I have solved this issue. I should have started the iterations at 0 instead of 1.

Answer by Honglei Chen on 8 Jun 2012

The iteration should go to infinity but yours stop at 3.

In fact, this kind of implementation has another numerical issue, see the notes below from factorial's reference page

Since double precision numbers only have about 15 digits, the answer is only accurate for n <= 21. For larger n, the answer will have the right magnitude, and is accurate for the first 15 digits.

aaa on 8 Jun 2012

hmm, i probably should have not left it at 3. However, I found that after any number greater than 8 for the number of iterations, produces the same result, so i'm not sure if an infinite sum is needed for an approximation.
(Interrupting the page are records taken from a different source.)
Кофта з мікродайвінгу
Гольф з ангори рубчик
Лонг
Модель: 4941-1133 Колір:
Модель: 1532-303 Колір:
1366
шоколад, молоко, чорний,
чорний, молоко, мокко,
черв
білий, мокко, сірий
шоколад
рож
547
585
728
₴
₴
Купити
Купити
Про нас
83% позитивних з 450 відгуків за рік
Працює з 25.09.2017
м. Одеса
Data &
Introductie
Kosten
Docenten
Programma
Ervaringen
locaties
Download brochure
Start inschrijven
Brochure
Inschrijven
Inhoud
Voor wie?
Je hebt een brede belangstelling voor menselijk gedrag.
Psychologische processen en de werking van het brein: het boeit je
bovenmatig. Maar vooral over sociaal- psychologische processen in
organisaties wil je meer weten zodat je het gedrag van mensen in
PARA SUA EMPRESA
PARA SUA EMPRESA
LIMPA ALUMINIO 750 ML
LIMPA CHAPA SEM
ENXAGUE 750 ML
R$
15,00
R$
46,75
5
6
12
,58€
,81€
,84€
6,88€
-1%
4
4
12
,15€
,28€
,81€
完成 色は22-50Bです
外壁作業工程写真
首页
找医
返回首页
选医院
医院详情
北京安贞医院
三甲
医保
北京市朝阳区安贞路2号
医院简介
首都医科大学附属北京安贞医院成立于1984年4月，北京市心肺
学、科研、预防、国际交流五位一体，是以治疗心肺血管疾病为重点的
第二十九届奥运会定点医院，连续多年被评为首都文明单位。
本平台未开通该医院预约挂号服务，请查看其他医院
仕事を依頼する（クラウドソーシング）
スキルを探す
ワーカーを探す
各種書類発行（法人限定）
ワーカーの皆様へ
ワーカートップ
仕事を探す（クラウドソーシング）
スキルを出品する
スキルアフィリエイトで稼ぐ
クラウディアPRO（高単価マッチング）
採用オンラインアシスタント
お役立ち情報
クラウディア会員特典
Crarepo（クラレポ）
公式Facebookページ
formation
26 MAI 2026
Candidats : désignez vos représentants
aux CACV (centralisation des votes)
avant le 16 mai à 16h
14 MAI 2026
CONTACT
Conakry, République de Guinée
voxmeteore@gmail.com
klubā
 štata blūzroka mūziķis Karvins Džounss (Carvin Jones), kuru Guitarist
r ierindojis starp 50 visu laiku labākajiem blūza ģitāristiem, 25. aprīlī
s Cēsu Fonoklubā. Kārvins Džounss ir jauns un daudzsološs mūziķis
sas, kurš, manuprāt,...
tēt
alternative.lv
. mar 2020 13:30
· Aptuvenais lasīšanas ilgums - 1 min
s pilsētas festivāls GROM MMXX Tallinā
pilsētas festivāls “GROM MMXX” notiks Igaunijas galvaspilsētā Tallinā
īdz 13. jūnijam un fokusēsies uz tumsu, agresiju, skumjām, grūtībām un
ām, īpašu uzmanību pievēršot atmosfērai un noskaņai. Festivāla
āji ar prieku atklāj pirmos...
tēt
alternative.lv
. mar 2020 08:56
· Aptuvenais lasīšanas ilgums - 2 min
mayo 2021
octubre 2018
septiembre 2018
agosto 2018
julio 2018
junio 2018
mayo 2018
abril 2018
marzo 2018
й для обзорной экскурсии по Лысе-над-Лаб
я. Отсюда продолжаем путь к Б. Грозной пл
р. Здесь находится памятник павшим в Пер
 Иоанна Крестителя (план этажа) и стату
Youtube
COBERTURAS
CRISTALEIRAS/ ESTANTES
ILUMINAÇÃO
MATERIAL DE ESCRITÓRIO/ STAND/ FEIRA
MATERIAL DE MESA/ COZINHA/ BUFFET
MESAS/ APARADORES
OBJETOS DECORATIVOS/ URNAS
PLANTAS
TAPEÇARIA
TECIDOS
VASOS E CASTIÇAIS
Are you saying that for iteration < 21, the answer should still be accurate for the first 15 digits? for my needs, this is more than enough, but i found that even for iteration = 10, that the answer is significantly different than when i use the besselj( ) function call.

Honglei Chen on 8 Jun 2012

This is indeed the equation but I'm sure there are programming tricks to get around the numerical issue. I personally don't know what they are, but looks to me the brute force approach will hit the wall very soon due to numerical issues.

Answer by aaa on 8 Jun 2012

I want to also add that i tried to use the

```doc besselj
```

and then formula that was presented there. However, I still do not get the same result as besselj(), but I do get the same result as the formula i initially used.